▶ **Exercise brief**:
Reproduce the records line for line, beginning with the first line and stopping after the line that contains "disruptions due to".

▶ **Recorded data**:
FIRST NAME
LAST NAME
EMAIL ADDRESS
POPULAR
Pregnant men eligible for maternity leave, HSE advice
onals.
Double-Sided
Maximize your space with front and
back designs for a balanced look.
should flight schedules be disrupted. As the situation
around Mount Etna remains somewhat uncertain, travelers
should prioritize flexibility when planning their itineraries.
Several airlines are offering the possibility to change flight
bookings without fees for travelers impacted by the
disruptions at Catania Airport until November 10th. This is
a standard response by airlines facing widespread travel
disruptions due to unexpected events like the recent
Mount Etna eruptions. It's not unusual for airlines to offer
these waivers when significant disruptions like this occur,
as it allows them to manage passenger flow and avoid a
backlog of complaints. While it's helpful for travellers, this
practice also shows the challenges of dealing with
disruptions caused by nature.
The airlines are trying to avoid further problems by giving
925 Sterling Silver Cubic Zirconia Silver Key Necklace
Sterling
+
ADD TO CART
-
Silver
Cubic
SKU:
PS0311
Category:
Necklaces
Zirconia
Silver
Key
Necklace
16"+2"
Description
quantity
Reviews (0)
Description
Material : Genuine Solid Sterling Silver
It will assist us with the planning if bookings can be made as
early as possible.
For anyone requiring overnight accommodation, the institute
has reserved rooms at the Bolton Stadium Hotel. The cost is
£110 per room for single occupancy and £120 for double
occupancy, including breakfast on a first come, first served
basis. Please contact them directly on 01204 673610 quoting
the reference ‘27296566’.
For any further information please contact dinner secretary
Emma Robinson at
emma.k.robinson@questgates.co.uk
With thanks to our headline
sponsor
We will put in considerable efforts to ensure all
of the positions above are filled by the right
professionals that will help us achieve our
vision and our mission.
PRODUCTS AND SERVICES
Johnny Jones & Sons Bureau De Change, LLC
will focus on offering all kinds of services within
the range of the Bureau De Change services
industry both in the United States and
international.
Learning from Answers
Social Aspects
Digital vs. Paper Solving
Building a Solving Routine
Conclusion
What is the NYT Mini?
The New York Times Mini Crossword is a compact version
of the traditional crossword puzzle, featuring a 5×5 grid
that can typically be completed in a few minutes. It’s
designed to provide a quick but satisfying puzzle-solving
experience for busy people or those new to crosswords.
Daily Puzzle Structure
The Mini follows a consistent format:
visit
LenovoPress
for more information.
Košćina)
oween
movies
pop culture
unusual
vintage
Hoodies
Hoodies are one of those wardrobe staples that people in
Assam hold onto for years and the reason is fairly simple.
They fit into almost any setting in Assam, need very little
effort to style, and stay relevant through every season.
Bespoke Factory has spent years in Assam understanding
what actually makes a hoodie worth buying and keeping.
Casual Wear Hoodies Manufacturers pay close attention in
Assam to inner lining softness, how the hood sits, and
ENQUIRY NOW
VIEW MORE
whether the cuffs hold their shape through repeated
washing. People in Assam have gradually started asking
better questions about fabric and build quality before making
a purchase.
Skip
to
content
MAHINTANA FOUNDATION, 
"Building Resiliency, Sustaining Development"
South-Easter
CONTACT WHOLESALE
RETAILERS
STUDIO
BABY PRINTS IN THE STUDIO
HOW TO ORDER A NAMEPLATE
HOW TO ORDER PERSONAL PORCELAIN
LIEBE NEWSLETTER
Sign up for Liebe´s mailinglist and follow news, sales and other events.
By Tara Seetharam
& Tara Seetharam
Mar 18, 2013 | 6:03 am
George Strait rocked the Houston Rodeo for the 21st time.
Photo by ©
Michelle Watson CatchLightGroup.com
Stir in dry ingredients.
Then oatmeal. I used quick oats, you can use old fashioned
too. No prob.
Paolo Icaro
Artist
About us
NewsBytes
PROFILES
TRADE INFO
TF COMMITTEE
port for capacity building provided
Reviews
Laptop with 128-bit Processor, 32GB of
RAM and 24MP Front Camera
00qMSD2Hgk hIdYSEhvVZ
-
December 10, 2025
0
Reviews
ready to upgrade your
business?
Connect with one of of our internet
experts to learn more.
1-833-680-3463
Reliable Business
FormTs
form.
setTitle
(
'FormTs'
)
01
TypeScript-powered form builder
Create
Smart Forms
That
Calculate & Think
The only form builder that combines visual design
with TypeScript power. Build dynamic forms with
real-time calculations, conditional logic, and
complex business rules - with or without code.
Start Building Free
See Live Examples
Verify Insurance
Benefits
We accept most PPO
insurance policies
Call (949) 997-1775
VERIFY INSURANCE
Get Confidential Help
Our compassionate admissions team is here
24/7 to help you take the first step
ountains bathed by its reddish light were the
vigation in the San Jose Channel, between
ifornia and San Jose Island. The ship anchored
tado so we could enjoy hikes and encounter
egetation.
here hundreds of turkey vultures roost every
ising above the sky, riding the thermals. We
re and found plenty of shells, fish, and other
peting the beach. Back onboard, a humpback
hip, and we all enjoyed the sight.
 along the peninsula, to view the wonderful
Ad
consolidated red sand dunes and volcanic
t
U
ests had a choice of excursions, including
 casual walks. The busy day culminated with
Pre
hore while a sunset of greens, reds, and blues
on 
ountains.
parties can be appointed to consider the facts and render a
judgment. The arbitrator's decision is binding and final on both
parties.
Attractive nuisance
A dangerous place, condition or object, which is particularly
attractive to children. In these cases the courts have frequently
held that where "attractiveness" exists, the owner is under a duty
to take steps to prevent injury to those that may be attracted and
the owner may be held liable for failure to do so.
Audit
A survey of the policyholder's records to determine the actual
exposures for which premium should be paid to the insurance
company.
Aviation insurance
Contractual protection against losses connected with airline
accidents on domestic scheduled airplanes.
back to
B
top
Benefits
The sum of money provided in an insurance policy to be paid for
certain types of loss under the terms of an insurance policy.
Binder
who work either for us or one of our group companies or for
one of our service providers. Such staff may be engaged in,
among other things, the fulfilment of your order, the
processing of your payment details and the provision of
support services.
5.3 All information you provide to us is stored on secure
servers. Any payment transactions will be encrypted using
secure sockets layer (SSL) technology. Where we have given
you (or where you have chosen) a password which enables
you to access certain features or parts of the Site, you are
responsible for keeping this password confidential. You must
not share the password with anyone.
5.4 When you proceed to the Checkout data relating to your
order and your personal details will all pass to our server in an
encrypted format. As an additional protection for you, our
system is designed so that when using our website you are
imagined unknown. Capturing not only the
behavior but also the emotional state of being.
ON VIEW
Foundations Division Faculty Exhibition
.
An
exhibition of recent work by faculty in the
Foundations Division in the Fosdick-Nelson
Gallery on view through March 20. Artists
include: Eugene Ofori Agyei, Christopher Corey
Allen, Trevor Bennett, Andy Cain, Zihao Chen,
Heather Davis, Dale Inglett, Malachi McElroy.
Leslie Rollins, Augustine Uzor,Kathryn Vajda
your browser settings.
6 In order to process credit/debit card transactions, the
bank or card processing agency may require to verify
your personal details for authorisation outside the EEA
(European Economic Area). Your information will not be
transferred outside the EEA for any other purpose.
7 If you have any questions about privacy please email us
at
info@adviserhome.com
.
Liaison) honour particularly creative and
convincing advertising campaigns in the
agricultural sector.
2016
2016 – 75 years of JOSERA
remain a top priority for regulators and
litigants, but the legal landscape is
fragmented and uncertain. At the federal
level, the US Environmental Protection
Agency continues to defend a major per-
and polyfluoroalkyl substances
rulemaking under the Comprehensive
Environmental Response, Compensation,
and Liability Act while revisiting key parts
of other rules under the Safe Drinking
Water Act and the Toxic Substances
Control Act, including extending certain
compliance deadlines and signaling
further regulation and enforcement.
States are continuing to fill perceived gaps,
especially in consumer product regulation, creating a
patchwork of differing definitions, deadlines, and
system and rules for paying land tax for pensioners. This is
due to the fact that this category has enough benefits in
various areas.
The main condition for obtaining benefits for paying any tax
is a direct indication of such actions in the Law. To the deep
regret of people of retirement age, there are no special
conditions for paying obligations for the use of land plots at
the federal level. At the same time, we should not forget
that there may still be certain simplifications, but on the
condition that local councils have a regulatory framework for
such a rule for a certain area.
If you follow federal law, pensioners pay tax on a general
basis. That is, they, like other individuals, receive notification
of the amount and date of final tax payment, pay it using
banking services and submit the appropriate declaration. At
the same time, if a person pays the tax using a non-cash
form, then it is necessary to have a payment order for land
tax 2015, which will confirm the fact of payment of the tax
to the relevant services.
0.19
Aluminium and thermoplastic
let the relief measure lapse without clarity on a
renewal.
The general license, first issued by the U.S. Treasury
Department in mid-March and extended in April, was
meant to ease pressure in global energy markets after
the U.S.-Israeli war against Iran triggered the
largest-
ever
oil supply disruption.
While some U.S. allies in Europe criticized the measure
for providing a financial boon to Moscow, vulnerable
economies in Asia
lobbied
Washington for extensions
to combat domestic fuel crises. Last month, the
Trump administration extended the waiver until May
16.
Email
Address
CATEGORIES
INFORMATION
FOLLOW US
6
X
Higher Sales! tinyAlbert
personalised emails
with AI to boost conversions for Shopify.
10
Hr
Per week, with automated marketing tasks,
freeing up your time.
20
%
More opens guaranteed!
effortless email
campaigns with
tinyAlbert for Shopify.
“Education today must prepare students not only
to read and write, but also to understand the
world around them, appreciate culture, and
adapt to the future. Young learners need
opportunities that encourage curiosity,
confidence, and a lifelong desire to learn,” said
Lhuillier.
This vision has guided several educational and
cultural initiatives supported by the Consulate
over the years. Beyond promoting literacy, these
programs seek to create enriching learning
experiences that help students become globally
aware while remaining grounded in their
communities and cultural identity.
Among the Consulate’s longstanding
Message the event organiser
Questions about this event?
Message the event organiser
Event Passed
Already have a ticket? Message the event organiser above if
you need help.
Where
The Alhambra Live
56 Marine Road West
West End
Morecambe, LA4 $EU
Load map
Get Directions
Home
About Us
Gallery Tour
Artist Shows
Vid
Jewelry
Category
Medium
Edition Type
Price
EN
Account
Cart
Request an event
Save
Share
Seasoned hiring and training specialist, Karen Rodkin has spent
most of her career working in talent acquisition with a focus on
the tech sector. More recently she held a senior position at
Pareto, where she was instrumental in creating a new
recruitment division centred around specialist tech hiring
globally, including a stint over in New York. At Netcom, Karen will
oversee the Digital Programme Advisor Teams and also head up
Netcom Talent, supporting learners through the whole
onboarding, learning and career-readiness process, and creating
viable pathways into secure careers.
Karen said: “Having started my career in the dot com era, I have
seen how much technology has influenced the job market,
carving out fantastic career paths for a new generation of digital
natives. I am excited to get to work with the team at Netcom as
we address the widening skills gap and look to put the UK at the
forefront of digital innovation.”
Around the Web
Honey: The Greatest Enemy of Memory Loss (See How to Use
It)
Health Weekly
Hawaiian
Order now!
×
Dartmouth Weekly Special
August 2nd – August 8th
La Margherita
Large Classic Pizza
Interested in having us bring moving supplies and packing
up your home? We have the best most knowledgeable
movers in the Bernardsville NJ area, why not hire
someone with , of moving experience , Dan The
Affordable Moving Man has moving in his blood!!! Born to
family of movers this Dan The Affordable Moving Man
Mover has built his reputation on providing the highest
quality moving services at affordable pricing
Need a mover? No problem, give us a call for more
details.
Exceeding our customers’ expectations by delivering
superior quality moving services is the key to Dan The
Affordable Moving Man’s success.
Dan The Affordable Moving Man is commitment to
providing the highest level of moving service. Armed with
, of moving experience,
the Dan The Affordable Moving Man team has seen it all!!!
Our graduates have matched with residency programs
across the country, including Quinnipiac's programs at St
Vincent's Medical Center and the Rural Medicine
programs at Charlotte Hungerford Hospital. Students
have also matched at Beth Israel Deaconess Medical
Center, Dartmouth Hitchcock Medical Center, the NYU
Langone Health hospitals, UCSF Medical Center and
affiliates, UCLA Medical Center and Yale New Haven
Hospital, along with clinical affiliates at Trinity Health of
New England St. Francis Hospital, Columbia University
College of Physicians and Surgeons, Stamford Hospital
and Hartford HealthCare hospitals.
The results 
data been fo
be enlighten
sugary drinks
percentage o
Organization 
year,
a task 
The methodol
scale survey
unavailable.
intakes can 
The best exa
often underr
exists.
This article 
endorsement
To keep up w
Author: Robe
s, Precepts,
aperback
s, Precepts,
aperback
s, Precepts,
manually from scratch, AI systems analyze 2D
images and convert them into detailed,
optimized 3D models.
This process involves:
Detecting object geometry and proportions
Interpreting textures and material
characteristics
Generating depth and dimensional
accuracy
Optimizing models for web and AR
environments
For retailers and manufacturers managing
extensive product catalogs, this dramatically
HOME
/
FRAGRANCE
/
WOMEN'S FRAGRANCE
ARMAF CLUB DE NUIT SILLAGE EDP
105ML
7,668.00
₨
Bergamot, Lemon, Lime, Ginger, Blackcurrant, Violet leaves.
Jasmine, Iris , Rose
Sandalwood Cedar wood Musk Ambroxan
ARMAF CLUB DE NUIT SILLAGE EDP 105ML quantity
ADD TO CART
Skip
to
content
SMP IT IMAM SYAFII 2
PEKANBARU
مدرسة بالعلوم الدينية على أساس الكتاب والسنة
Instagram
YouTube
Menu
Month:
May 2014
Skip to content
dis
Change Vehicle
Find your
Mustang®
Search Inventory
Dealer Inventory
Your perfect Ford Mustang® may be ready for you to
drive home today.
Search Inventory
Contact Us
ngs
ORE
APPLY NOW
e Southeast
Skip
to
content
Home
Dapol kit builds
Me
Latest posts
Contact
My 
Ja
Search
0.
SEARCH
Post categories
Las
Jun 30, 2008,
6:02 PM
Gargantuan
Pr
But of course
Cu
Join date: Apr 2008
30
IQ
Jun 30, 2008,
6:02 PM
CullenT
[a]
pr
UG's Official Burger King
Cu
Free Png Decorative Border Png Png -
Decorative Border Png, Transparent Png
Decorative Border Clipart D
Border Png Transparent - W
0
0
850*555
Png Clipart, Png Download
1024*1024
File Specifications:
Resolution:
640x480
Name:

▶ **Expected answer**:
FIRST NAME
LAST NAME
EMAIL ADDRESS
POPULAR
Pregnant men eligible for maternity leave, HSE advice
onals.
Double-Sided
Maximize your space with front and
back designs for a balanced look.
should flight schedules be disrupted. As the situation
around Mount Etna remains somewhat uncertain, travelers
should prioritize flexibility when planning their itineraries.
Several airlines are offering the possibility to change flight
bookings without fees for travelers impacted by the
disruptions at Catania Airport until November 10th. This is
a standard response by airlines facing widespread travel
disruptions due to unexpected events like the recent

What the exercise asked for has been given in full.